§ INFORMATION GIVEN:
----------------------------------------
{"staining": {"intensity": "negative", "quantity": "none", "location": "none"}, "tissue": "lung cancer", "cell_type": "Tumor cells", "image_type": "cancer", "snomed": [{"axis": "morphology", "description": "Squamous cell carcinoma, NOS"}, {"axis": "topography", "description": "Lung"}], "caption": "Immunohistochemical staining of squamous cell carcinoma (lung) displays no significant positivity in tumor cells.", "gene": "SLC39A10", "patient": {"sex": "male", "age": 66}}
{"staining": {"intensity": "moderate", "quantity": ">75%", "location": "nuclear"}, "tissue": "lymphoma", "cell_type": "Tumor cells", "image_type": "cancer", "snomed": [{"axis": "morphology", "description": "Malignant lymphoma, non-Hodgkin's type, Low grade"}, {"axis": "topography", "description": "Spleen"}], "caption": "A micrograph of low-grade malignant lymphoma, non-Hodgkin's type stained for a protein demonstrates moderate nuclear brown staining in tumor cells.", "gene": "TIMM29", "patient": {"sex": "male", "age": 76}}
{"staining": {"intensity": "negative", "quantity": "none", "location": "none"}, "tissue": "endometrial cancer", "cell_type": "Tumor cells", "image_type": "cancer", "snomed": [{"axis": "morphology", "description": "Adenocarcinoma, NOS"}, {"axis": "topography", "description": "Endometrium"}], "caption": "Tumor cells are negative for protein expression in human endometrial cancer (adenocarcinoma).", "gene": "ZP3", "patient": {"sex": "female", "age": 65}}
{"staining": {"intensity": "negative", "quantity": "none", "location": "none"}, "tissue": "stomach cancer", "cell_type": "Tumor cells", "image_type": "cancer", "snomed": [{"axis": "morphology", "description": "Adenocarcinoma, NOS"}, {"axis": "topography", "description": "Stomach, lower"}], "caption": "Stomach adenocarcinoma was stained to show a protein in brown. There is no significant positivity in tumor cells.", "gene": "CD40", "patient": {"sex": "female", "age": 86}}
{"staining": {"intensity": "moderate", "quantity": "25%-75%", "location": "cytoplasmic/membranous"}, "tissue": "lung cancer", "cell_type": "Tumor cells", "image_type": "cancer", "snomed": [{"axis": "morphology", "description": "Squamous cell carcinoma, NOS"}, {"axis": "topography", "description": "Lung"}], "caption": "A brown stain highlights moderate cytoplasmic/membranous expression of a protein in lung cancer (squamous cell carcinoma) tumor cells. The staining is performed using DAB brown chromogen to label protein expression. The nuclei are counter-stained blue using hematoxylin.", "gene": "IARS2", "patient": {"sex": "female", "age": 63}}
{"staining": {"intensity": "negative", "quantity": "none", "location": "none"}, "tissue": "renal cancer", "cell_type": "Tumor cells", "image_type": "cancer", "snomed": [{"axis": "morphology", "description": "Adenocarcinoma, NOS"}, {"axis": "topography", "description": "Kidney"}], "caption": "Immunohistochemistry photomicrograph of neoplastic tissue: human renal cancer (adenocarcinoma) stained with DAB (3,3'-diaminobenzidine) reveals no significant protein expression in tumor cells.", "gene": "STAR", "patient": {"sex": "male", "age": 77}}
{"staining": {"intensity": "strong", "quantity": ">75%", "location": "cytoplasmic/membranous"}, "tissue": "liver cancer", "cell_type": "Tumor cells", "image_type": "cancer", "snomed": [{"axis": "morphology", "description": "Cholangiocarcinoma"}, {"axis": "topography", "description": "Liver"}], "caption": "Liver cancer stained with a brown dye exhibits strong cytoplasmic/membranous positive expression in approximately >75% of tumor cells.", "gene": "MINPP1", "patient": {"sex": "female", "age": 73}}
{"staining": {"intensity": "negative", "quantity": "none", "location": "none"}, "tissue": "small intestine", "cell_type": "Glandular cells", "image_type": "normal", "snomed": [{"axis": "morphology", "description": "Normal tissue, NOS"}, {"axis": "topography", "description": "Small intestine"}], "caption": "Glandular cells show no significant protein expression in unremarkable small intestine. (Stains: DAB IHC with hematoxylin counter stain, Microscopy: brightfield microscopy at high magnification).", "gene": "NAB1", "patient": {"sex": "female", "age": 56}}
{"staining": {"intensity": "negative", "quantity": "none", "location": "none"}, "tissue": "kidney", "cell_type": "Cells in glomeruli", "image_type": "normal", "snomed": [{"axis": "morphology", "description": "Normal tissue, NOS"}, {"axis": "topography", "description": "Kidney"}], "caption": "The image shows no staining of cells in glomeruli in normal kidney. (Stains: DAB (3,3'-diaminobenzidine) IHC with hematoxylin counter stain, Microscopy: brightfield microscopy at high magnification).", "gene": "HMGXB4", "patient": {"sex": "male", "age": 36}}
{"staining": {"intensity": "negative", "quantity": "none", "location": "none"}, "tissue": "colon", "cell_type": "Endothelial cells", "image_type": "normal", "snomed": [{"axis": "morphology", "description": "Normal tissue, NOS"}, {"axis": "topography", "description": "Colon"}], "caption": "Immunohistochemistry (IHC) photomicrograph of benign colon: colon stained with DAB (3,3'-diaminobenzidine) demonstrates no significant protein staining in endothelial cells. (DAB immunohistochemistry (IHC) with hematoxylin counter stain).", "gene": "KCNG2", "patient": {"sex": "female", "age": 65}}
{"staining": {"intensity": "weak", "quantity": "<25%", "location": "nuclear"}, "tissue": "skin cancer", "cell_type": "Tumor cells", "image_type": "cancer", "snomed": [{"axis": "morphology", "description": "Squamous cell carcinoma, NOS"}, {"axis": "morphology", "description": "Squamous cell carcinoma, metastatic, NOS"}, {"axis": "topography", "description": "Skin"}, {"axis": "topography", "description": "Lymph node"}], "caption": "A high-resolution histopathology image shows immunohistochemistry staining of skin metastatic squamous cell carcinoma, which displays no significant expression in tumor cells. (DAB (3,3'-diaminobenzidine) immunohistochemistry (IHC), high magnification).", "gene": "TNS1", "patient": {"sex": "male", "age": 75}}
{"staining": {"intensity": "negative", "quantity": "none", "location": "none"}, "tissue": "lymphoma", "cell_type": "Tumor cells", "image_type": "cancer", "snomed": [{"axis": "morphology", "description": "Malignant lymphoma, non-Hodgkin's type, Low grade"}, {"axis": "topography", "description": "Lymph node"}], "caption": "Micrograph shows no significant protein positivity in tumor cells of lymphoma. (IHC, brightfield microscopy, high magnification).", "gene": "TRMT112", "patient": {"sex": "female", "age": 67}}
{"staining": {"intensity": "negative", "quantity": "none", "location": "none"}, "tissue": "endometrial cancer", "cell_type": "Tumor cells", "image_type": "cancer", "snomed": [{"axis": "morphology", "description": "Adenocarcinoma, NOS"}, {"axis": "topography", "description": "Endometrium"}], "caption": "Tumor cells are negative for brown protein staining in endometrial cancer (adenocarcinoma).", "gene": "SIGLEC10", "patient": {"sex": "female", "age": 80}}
----------------------------------------
§ WHAT YOU NEED TO DO:
Find every line above where the word "membranous" occurs, and copy that line.

§ SOLUTION FOR THIS EXERCISE:
{"staining": {"intensity": "moderate", "quantity": "25%-75%", "location": "cytoplasmic/membranous"}, "tissue": "lung cancer", "cell_type": "Tumor cells", "image_type": "cancer", "snomed": [{"axis": "morphology", "description": "Squamous cell carcinoma, NOS"}, {"axis": "topography", "description": "Lung"}], "caption": "A brown stain highlights moderate cytoplasmic/membranous expression of a protein in lung cancer (squamous cell carcinoma) tumor cells. The staining is performed using DAB brown chromogen to label protein expression. The nuclei are counter-stained blue using hematoxylin.", "gene": "IARS2", "patient": {"sex": "female", "age": 63}}
{"staining": {"intensity": "strong", "quantity": ">75%", "location": "cytoplasmic/membranous"}, "tissue": "liver cancer", "cell_type": "Tumor cells", "image_type": "cancer", "snomed": [{"axis": "morphology", "description": "Cholangiocarcinoma"}, {"axis": "topography", "description": "Liver"}], "caption": "Liver cancer stained with a brown dye exhibits strong cytoplasmic/membranous positive expression in approximately >75% of tumor cells.", "gene": "MINPP1", "patient": {"sex": "female", "age": 73}}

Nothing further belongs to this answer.